The cartoon that appeared on The Daily Texan was not evil or racist on purpose, it was so because it was unbelievably ignorant. A few people looked at the cartoon before it was published, and not one of them had an issue with the word "colored" or the word "boy," which also has a long history of racial connotations.
Furthermore, for Warren, who should have a better, more educated perspective than the students that run the paper, the presence of the two words did not make the cartoon inherently racist.
While the word colored might not seem racist to whites, it definitely carries a different meaning to those whose skin is of a different color. That lack of understanding puts whites in a disadvantaged position when it comes to discussing race and judging whether a cartoon, comment, word or opinion column will be offensive to that racial Other. Otherness is still a big mystery to most people.
NAACP Chairman Julian Bond said it best in 2003: "Whether race is a burden or a benefit is all the same to the race-neutral theorists; that is what they mean when they speak of being colorblind, all right — blind to the consequences of being the wrong color in America today." Unless you are that wrong color, your understanding of what it means to be an African American or a Latino in the U.S. will not be completely accurate.
Scholar and professor Makungu Akinyela posts that the media's position in culture is one of power, “Hegemony is enforced primarily through the institutions of civil society, which are the cultural institutions, such as churches, social clubs, sororities/fraternities, educational institutions, artistic institutions, print and electronic media, and private enterprises.” In this country, hegemony is white. At UT, it's the same white hegemony that keeps women from getting tenure and African American and Latino women in even more depressing percentages.

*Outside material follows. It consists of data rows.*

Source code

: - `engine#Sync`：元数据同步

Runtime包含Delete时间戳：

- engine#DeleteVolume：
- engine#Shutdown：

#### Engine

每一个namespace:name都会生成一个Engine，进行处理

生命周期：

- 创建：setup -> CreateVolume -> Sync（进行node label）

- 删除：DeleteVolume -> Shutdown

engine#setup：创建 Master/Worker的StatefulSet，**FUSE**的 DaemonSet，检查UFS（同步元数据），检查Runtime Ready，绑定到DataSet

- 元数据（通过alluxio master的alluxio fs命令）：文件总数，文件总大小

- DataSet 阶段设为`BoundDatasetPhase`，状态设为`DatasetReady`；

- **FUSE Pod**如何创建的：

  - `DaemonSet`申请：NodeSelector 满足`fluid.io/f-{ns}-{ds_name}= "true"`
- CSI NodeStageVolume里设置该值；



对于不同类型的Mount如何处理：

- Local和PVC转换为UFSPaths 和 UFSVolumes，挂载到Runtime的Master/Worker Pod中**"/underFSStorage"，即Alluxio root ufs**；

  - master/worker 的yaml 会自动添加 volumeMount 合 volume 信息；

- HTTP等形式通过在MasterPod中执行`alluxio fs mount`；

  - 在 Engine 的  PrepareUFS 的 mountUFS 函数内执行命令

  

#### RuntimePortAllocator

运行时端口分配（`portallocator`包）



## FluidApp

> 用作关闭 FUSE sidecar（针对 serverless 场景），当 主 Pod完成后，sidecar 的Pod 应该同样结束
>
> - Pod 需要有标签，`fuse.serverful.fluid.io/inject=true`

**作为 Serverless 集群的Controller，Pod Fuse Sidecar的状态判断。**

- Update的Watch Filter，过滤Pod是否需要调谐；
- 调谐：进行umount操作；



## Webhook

How can The Daily Texan pretend to be diverse when, according to the official numbers provided by the Office of Information Management and Analysis, African Americans represent only 4.6 percent of all students at UT?
The media has turned the Trayvon Martin case into a racial issue, but the result is a circular discussion about whether Zimmerman was a racist or not. There are a lot of complaints about racism out there right now, but very few calls for more education, no opinion pieces about how most of the universities that prepare our future journalists are intrinsically racist even today and not enough articles about how hegemony plays a major role in the way things are covered (not that I expected mainstream media to do it!).
What we need is an open discussion that brings forth real understanding, not a fake post-racial attitude that comes crashing down when something like the Martin case comes along. We need to understand that the issue of what's being said in the media is tied to the issue of who's doing the saying.
Bigotry is alive and well, but we won't get rid of it by pointing an accusatory finger at the media or by firing Eisner. The way we get rid of bigotry is by educating people and reporting with bias. Yes, with bias. The no bias thing has failed horribly and not talking about race is not the answer. Labeling a gentrification story "advocacy journalism" is not the answer. The role of journalism is to give everyone a voice.
If people can believe in a post-racial era, they can probably believe in fair reporting, better education and working toward understanding race. With understanding, there won't be a need for censorship, backlash or apologies.
Racism is embedded in our culture, but removing taboos and speaking about race openly might be the tool that allows us to yank it out of the media and our universities. I hope you're all up to the challenge.